*How to complete this task*: Copy the listing below word for word, leaving out the pictures.

Figure comprehension tasks
------------------------------------

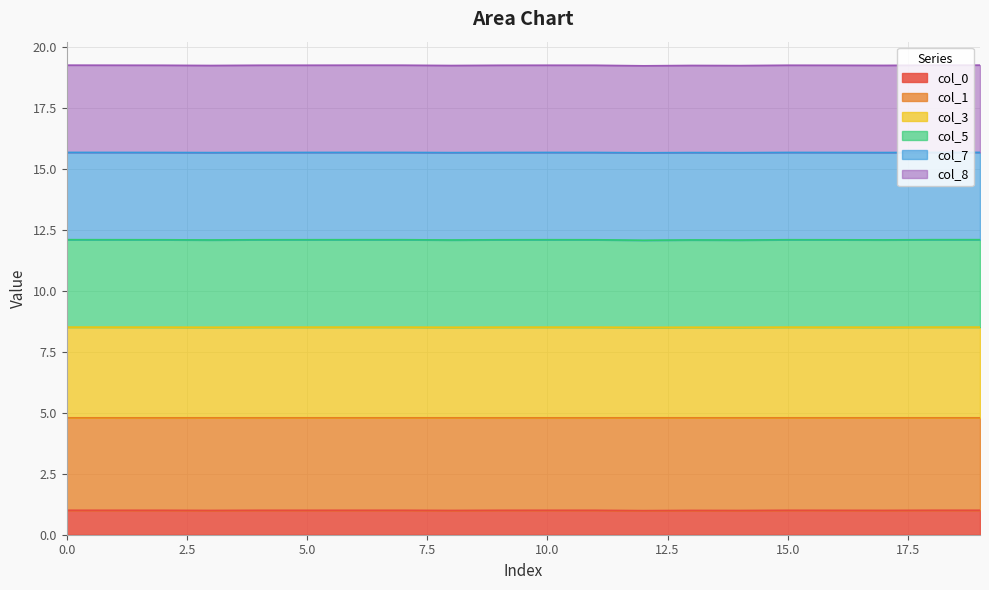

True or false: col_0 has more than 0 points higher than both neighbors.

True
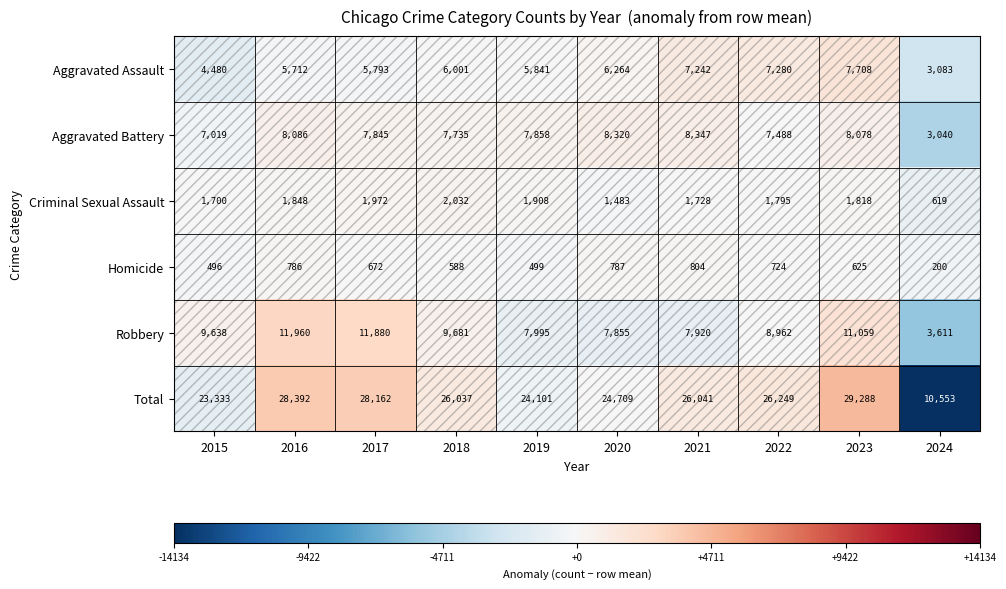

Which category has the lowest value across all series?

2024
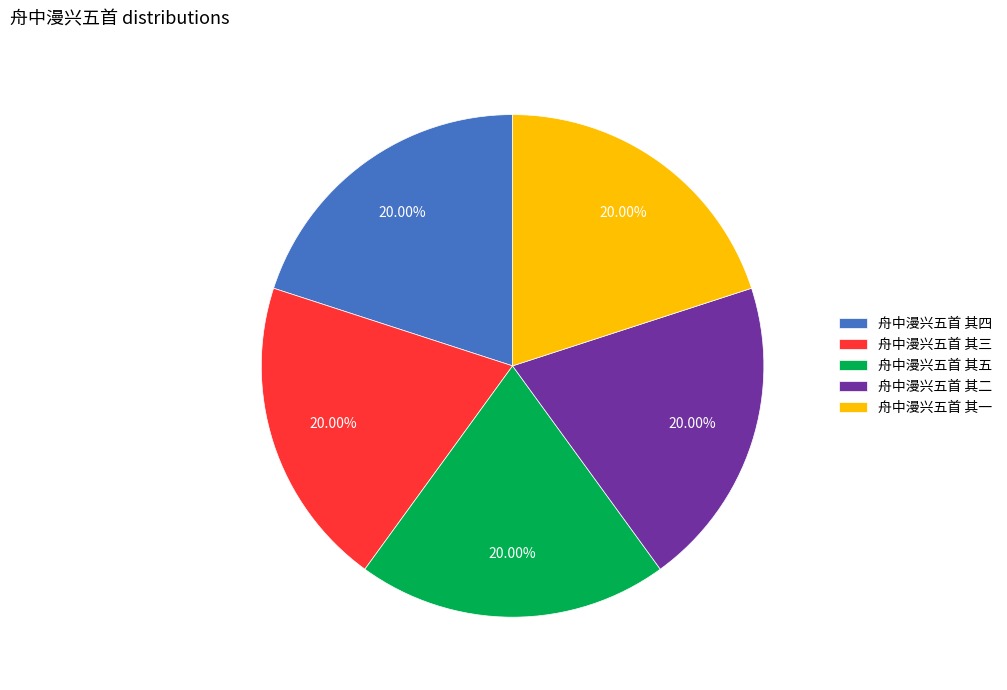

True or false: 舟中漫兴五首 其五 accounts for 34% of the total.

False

------------------------------------

*Answer to the problem*:
True or false: col_0 has more than 0 points higher than both neighbors.

True

Which category has the lowest value across all series?

2024

True or false: 舟中漫兴五首 其五 accounts for 34% of the total.

False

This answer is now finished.